Je suis plein d’admiration pour cette route entre Las Cabezas de San Juan et Sanlúcar de Barrameda, qui se mélange à l’émotion de voir paraître l’océan à tout moment. D’être surpris et envahi par lui. Le trafic et l’absence de zone d’arrêt m’empêche de photographier ces paysages autrement qu’avec mes yeux, alors même qu’ils me semblent présenter bien plus d’intérêts que tous les retables et les icônes dorées que j’ai pu voir ces derniers jours.

Ce n’est finalement qu’à Sanlúcar de Barrameda, ma destination ce matin, que je le verrai. C’est là l’embouchure du Guadalquivir. C’est là que Fernand de Magellan il y a 504 ans, le 20 septembre 1519, est parti à la tête d’une expédition de 5 navires en vue de rejoindre l’archipel des Moluques par l’ouest. Il laissera son nom au détroit qui fut trouvé dans les fjords à la pointe sud du continent américain. Il laissera également sa vie en chemin, mort pour avoir tenté de réprimer l’insoumission d’un peuple à un dirigeant se trouvant à 12000km de là. C’est là enfin que reviendra la Victoria, seul navire rescapé de l’expédition. Elle viendra de l’est sous le commandement d’Elcano qui a succédé au Gran Capitan, accomplissant ainsi le premier tour du monde. Si ce voyage est connu généralement comme l’expédition de Magellan, elle est nommée ici l’expédition “Magellan/Elcano”. Ils sont mis sur un même pied d’égalité, quand bien même l’initiative du projet revient au premier, quand bien même le second a été des mutins qui ont mis en péril l’expédition dans les premiers mois. Magellan étant portugais et Elcano étant espagnol, j’y vois là un certain nationalisme.
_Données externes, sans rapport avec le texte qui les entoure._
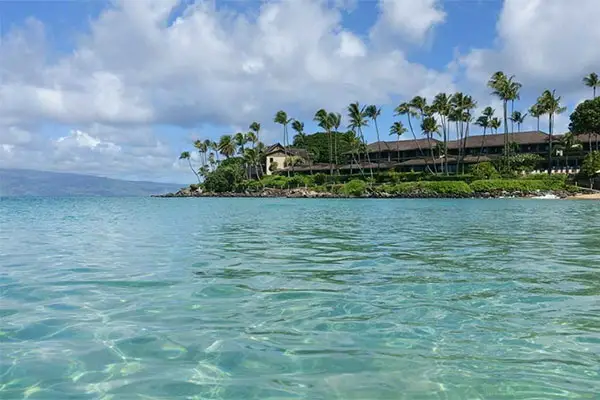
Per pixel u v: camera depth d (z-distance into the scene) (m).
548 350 5.58
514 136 99.31
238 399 4.43
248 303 7.76
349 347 5.73
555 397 4.43
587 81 86.19
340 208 43.78
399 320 6.79
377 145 111.81
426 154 103.38
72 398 4.44
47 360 5.34
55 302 7.86
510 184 72.38
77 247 15.11
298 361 5.31
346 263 11.59
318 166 114.62
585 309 7.27
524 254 12.95
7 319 6.88
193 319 6.86
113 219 29.94
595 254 12.91
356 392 4.55
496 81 82.56
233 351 5.61
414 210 38.56
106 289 8.81
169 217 31.67
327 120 101.00
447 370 5.04
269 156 123.31
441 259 12.12
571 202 54.41
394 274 10.15
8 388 4.63
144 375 4.95
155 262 11.88
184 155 137.38
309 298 8.06
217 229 21.88
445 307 7.46
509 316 6.94
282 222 26.30
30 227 23.50
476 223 24.41
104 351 5.61
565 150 83.81
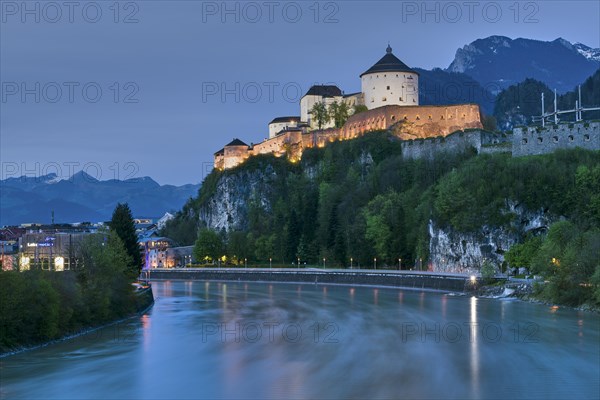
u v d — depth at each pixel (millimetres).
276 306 165750
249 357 101812
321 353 103312
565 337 111375
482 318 132250
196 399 81125
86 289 132125
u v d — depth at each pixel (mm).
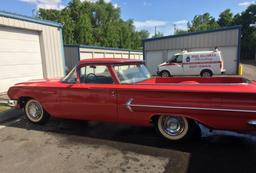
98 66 4352
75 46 19016
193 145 3879
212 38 18891
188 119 3785
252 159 3336
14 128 5102
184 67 16656
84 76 4555
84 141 4227
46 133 4723
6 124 5410
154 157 3498
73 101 4613
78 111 4613
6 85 8828
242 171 3008
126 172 3082
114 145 4004
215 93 3354
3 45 8602
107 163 3346
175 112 3693
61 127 5082
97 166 3264
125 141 4172
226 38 18438
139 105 3930
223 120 3396
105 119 4375
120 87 4066
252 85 3332
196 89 3473
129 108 4027
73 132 4734
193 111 3555
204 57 16062
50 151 3809
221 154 3520
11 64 9008
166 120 3982
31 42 9961
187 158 3426
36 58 10305
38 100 5102
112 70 4199
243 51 50938
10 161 3471
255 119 3156
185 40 19828
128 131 4691
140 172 3072
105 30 48781
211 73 16062
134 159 3453
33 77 10172
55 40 11258
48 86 4914
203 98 3461
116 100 4129
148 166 3227
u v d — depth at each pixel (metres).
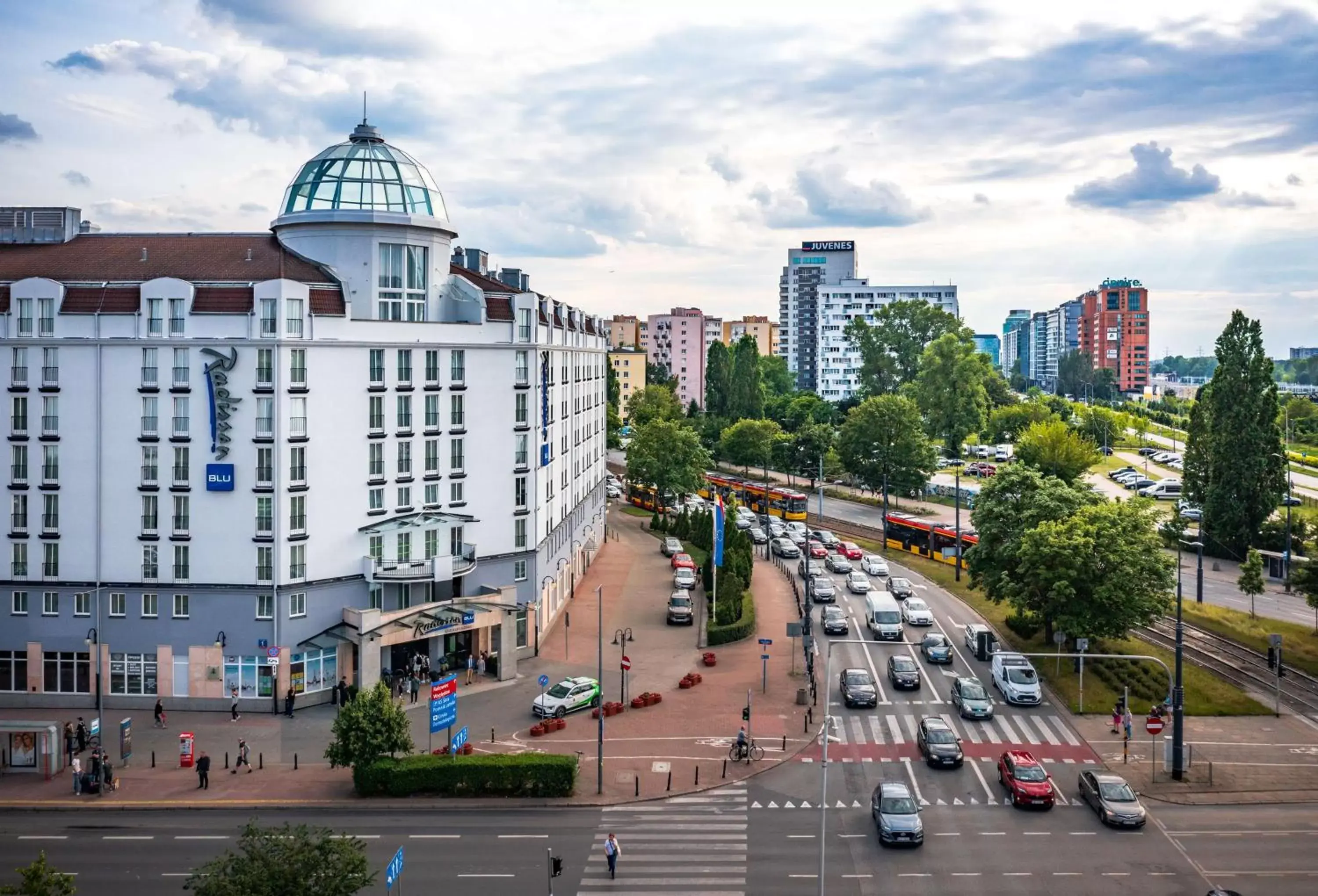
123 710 69.00
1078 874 44.91
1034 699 68.31
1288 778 56.34
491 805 52.88
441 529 75.62
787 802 53.19
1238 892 43.00
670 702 69.81
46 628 69.44
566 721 66.00
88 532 69.19
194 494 68.44
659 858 46.47
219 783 55.91
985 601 99.00
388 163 78.12
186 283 68.12
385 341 72.38
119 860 46.44
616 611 96.06
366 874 39.34
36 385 69.38
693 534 129.00
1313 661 78.31
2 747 57.41
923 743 59.62
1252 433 117.75
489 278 96.31
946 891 43.38
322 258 75.31
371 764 53.97
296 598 68.88
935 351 190.25
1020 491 85.88
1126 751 59.38
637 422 193.88
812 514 155.12
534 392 80.81
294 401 68.50
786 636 87.50
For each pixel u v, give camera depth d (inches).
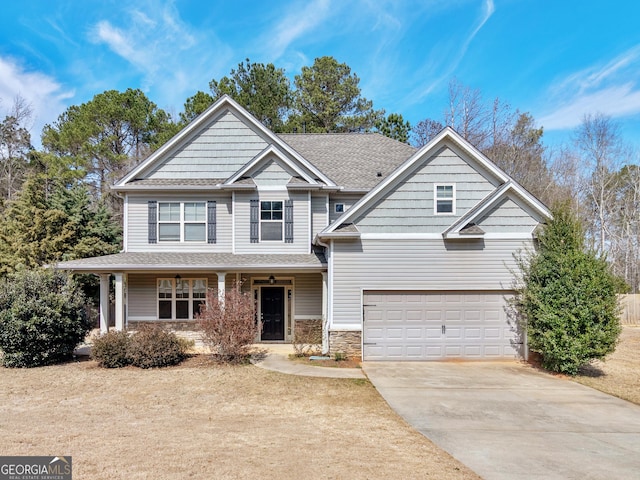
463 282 513.3
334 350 510.0
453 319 515.5
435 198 522.9
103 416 304.3
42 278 501.4
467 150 522.6
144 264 548.1
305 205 614.2
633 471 221.5
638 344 689.0
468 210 522.9
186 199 627.2
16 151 1520.7
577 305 435.2
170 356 474.6
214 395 363.3
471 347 513.0
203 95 1177.4
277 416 308.2
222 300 526.3
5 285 484.1
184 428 278.8
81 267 539.8
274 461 224.5
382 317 514.9
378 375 438.3
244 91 1256.8
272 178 615.2
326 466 219.3
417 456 236.5
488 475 213.9
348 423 294.0
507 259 513.3
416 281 514.9
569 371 444.8
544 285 462.0
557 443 262.1
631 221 1438.2
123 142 1323.8
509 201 515.5
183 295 633.6
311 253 608.4
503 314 514.6
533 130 1414.9
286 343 627.5
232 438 260.7
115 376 428.8
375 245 517.0
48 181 1178.6
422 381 415.8
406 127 1336.1
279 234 613.0
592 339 431.5
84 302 534.6
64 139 1240.2
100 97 1262.3
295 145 783.1
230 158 644.7
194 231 625.9
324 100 1386.6
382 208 521.0
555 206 502.9
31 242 787.4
Il est difficile de se rendre compte de ce que pouvait être les lieux il y a 5 siècles. Les fleuves sont vivants et se déplacent. Il fut un temps où la mer remontait toute proche de Séville, puis un banc de sable s’est formé au niveau du littoral actuel, créant une lagune. La lagune s’est asséchée, puis s’est transformée en marais, sur lequel s’étend aujourd’hui le parc national de Doñana. L’ensablement du Guadalquivir finira par consacrer Cadix comme port principal pour les expéditions vers les Indes ou l’Amérique, au détriment de Séville.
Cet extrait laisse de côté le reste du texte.